# Convert full tang/half tang to stick tang, is the tang hardened?



## BohoMonk (Dec 4, 2014)

Hi
I want to change the handle on a full tang 3-layer VG-10 knife to a stick tang, and wonder if it is possible to easily grind down the width of the tang. I know that forged full tang blades usually are not hardened at the tang, but are uncertain of factory stamped out blades. Does the edge steel continue into the tang end, and is it hardened.
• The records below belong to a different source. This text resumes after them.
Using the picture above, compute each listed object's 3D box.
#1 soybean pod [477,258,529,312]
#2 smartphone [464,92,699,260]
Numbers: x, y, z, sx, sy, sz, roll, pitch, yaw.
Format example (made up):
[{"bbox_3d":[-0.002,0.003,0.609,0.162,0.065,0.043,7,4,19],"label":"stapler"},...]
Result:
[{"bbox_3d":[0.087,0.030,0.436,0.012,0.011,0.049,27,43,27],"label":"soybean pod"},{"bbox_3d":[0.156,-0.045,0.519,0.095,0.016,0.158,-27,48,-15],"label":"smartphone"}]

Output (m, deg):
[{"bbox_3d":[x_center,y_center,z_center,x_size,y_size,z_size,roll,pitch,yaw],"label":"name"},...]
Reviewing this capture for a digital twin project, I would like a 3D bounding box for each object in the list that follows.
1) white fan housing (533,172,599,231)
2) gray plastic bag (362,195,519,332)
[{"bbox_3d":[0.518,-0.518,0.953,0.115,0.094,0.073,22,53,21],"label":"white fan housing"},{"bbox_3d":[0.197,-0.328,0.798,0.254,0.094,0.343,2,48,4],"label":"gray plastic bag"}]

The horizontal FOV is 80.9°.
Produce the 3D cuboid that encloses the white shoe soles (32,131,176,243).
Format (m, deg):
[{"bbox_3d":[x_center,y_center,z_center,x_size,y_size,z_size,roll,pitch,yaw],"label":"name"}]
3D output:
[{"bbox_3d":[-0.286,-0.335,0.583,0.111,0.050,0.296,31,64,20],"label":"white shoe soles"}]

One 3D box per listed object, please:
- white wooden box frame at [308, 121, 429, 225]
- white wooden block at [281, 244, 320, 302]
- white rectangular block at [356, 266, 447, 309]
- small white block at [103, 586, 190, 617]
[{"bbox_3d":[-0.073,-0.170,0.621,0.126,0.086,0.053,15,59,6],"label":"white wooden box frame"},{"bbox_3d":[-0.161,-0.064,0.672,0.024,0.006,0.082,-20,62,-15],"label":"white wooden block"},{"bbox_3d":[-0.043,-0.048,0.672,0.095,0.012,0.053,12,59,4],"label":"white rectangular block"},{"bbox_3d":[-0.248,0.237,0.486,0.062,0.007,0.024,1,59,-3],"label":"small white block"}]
I plan to use a bench grinder to cut it down.


----------



## chefcomesback (Dec 4, 2014)

It is possible but it will not be easy with bench grinder , especially around bolster you will need to do lots of hand sanding to get rid of the deep scratches


Sent from my iPhone using Kitchen Knife Forum


----------



## icanhaschzbrgr (Dec 4, 2014)

I've done it twice, and tangs were soft (one of knives was Hattory HD with VG10 core). 
Used hand metal saw and files to trim away unneeded metal. Wasn't that hard or long actually. And then sandpaper progression to remove all the scratches.


----------



## BohoMonk (Dec 4, 2014)

OK & thanks. It sounds as if it is doable, so I shall have a go at it. Time for some elbow grease.


----------